In a speech last month, China’s new ambassador to the United States, Qin Gang, tried to make a case that his country – ruled by one party for 72 years – is a democracy. If that seems odd, consider the timing. In coming days, the Biden administration plans to send out invitations for a summit of “well-established and emerging democracies.” Taiwan, a thriving multiparty democracy for decades, is expected to be invited. In all likelihood, China will not.
Simply by arranging the Dec. 9-10 Summit for Democracy, President Joe Biden may have ignited a healthy competition between China and Taiwan to extol the virtues of their governing systems – even as Beijing increases its threats to take Taiwan by force.
One of China’s governing virtues, according to Ambassador Qin, lies in the capability of Communist Party leader Xi Jinping to manage complexities and get things done. “He is loved, trusted, and supported by the people,” said Mr. Qin.
By comparison, Taiwan’s elected president, Tsai Ing-wen, admits that her island country’s free and open democracy has been imperfect. It has not always achieved consensus. Yet over time, its 23.5 million people have absorbed the values of democracy, which shapes their identity as Taiwanese.
President Tsai wrote in Foreign Affairs magazine this week that Taiwan “has an important part to play in strengthening global democracy.” Its experience with China’s threats makes it “part of the solution” for democratic countries struggling to find a balance between engaging authoritarian countries and defending democratic ideals.
The mere possibility that President Tsai might speak at the summit could be one reason China has escalated the number of fighter jets flying near the island. On Monday, a record 56 Chinese planes entered Taiwan’s air-defense zone. The aggressive action may be designed to prevent the world from recognizing Taiwan as an independent country or come to its defense.
President Biden says the U.S. will respond if Taiwan is invaded, as it would for allies Japan and South Korea. He set up the democracy summit “to tackle the greatest threats faced by democracies today through collective action.”

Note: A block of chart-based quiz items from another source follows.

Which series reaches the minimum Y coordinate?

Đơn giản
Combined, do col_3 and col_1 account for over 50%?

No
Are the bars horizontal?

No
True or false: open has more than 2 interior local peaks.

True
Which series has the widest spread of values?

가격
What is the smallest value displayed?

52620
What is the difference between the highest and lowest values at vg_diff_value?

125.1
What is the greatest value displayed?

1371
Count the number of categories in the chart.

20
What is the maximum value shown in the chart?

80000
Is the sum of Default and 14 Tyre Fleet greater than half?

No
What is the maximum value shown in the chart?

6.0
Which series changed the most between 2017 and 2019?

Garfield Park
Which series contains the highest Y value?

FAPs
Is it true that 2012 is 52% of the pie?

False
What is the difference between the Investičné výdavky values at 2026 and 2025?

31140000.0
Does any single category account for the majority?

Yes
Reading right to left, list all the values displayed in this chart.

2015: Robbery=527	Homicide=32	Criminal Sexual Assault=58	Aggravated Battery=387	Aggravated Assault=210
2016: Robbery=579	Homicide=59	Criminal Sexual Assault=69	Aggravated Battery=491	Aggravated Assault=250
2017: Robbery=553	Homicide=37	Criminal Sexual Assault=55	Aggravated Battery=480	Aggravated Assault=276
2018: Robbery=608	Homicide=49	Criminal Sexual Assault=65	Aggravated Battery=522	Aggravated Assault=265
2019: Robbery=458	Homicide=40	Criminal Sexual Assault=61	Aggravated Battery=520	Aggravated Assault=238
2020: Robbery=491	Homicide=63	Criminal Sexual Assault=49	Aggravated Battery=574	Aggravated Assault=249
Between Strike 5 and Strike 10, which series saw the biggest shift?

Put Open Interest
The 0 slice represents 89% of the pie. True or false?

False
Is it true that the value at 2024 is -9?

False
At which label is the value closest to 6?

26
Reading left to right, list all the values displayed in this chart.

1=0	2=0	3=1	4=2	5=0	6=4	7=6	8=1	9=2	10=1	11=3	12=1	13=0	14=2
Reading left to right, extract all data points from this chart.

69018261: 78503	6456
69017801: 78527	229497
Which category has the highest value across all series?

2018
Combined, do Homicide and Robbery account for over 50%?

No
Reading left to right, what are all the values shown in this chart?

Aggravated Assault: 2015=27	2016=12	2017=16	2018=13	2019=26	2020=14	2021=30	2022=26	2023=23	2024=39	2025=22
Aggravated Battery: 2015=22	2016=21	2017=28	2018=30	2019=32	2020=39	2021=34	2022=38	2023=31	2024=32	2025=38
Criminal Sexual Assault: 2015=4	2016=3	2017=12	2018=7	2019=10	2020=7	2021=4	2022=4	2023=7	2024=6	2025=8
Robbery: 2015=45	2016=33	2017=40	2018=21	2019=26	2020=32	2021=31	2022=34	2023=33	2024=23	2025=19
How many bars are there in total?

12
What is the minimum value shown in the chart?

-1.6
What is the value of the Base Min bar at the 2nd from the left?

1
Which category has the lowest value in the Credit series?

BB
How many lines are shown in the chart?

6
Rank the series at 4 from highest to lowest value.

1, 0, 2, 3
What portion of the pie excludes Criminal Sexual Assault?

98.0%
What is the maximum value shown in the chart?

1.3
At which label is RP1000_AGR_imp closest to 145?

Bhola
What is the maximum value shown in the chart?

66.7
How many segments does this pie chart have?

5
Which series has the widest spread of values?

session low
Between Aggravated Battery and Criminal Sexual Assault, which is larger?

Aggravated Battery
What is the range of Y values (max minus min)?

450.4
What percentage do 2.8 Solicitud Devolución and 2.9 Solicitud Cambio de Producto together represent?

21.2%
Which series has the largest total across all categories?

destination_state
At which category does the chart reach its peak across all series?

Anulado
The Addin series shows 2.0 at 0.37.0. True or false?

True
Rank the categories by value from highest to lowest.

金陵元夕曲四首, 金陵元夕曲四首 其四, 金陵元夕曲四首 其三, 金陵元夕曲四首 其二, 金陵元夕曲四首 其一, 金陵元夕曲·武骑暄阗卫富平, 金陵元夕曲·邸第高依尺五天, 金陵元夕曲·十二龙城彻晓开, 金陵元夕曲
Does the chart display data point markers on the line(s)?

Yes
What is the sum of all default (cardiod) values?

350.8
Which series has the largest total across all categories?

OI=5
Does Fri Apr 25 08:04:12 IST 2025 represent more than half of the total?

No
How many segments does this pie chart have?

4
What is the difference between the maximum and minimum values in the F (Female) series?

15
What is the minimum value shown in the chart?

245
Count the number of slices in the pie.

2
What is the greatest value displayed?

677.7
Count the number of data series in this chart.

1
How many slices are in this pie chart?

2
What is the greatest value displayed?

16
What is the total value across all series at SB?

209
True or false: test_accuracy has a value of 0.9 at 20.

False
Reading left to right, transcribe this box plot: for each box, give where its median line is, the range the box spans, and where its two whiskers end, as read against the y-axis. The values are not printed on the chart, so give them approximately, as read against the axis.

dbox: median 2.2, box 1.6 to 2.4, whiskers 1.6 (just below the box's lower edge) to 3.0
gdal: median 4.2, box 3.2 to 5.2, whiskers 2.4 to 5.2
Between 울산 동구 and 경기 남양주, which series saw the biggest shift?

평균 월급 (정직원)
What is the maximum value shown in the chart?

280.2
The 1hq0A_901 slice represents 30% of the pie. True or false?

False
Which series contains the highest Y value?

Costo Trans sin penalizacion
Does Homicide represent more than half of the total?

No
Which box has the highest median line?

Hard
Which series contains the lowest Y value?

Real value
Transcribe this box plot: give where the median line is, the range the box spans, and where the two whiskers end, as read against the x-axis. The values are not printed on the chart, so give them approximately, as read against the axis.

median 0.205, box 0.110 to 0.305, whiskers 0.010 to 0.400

China doesn’t make a good case for being a democracy by threatening Taiwan for being a democracy that has made a choice for independence. Yet perhaps China should be invited to the summit – as an observer.
The whole world would benefit from a transparent debate over what is a democracy and how to defend it. The display of equality and freedom will be a good defense against China’s display of fighter jets.